EXTRAIT DE TEXTE »
■ ■ ■ ■ ■

Afrique /Marché du capital risque : le Kenya détrône le Nigeria
Les financements des start-up africaines sont repartis à la hausse en 2025 environ 3,1 milliards USD de fonds levé selon des données compilées par la plate-forme Launch Base Africa et publiées le lundi 5 janvier 2025.
Cette reprise s’accompagne d’un changement majeur : le Nigeria n’est plus 1er premier marché du continent. Le Kenya s’impose comme la principale destination du capital-risque en Afrique, suivi par l’Afrique du Sud et l’Égypte.
Le Nigeria se classe désormais 4e au niveau continental, avec 410,1 millions USD levés en 2025. Le Kenya devient la première destination d’investissement du continent, ses start-ups ayant levé 933,6 millions USD en 2025. Une performance qui s’explique en grande partie par des opérations dans les secteurs de l’énergie et de la mobilité électrique. Par ailleurs, le Kenya a concentré à lui seul près d’un tiers des montants levés en Afrique, marquant un changement notable dans la dynamique habituelle du financement des start-up africaines, longtemps dominée par l’écosystème nigérian.

■ ■ ■ ■ ■

[Enregistrements extraits]

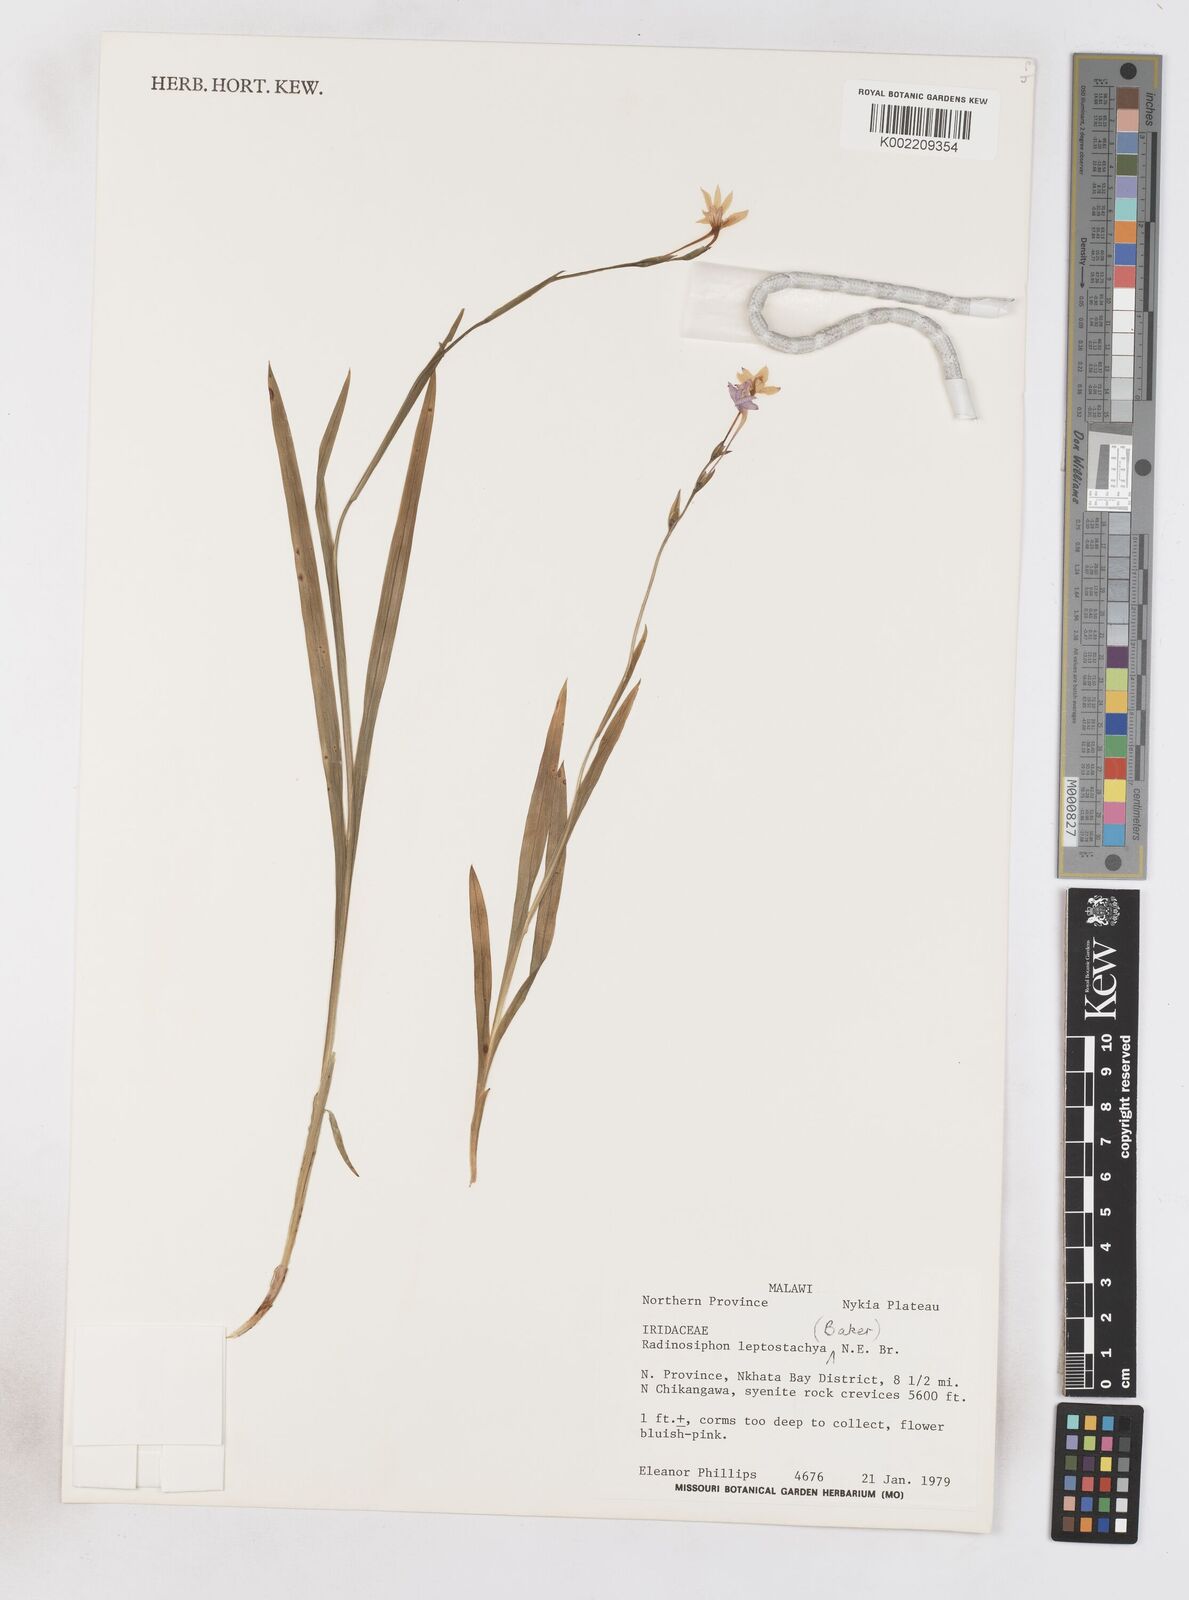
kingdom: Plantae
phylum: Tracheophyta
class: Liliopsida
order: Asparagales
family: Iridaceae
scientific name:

■ ■ ■ ■ ■

TÂCHES À RÉALISER »
1 > Dans l'extrait sur le capital-risque en Afrique, quel montant les start-up kényanes ont-elles levé en 2025 ?
2 > Poursuivez, s'il vous plaît, l'extrait sur le capital-risque en Afrique après sa dernière phrase.
Les lignes n'ont aucun lien avec l'extrait sur le capital-risque en Afrique.

RÉPONSES AUX TÂCHES »
1 > 933,6 millions USD.

2 >
Le recul du Nigeria s’explique principalement par des facteurs macroéconomiques. La dévaluation continue du naira a réduit la capacité des start-ups à générer des revenus en dollars, exigés par les fonds de capital-risque internationaux. Par ailleurs, l’inflation élevée dans le pays a pesé sur le pouvoir d’achat des ménages. Cette situation a affecté en priorité les start-ups orientées vers les consommateurs, notamment dans la fintech et le commerce en ligne où les volumes de transactions et les marges sont sensibles aux revenus disponibles.
Malgré le montant global de 3,1 milliards USD, aucune nouvelle start-up africaine n’a atteint officiellement une valorisation de 1 milliard USD en 2025. Cette situation contraste avec 2024, marquée par l’entrée de Moniepoint et de Tyme Group dans le cercle des entreprises valorisées à ce niveau. Les investisseurs privilégient désormais la viabilité économique et la génération de flux financiers, plutôt que la croissance rapide.